A. Win2K introduced the Disk Cleanup Wizard, which checks a specified volume and estimates the amount of disk space you might be able to recover and use. The wizard can identify space savings in several areas, including

  • program files that you've downloaded and installed
  • temporary Internet files
  • temporary files
  • temporary offline files (Win2K only)
  • offline files (Win2K only)
  • Recycle Bin content
  • offline Web pages (Windows XP only)
  • setup log files (XP only)
  • compressed files that you haven't accessed recently
  • catalog files for the content indexer that the OS used during a previous indexing operation

To run the Disk Cleanup Wizard, perform the following steps:

  1. Start Disk Cleanup (go to Start, Programs, Accessories, System Tools, and click Disk Cleanup).
  2. Select the name from the displayed list of the disk volume that you want to check for available free space, then click OK.
  3. The wizard displays the status as it checks the various elements (the wizard spends most of its time checking for files that it can compress).
  4. After the analysis is complete, the wizard presents a summary with options you can select for freeing up space. Select the options you want to use and clear those options you don't want to use.
    Click here to view image
  5. Under the More Options tab, you can take additional steps to free disk space, such as removing installed programs and Windows components as well as deleting all but the most recent system restore point. After you've made your selections, click OK.
  6. Click Yes to the action confirmation.

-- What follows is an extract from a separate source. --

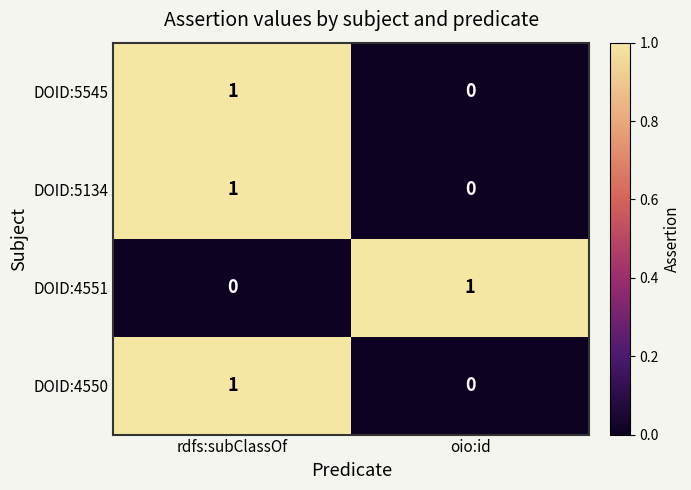

At how many categories does at least one series exceed 0?

2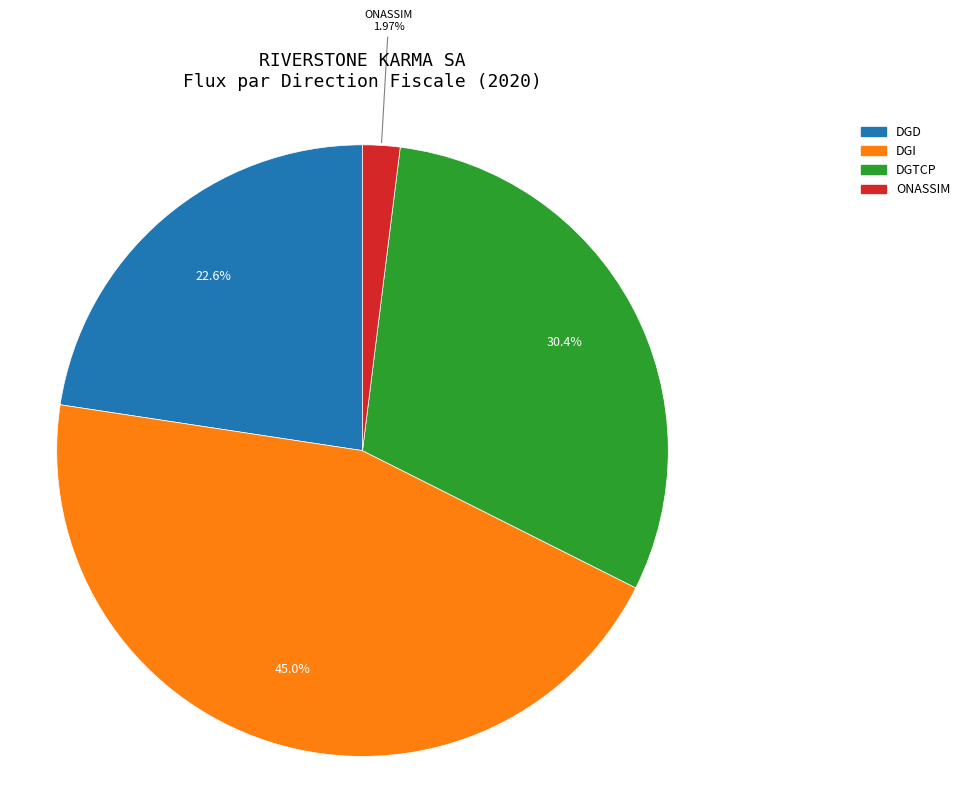

How many segments does this pie chart have?

4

Depending on the volume you select, the wizard will display different elements. For example, a non-boot partition or volume will exhibit options related to the Recycle Bin, compressed files that you haven't accessed recently, and the content-indexer intermediary catalog files. After you click Yes on the action confirmation, a dialog box will appear that displays the progress of the disk cleanup. The wizard will exit after it finishes the cleanup.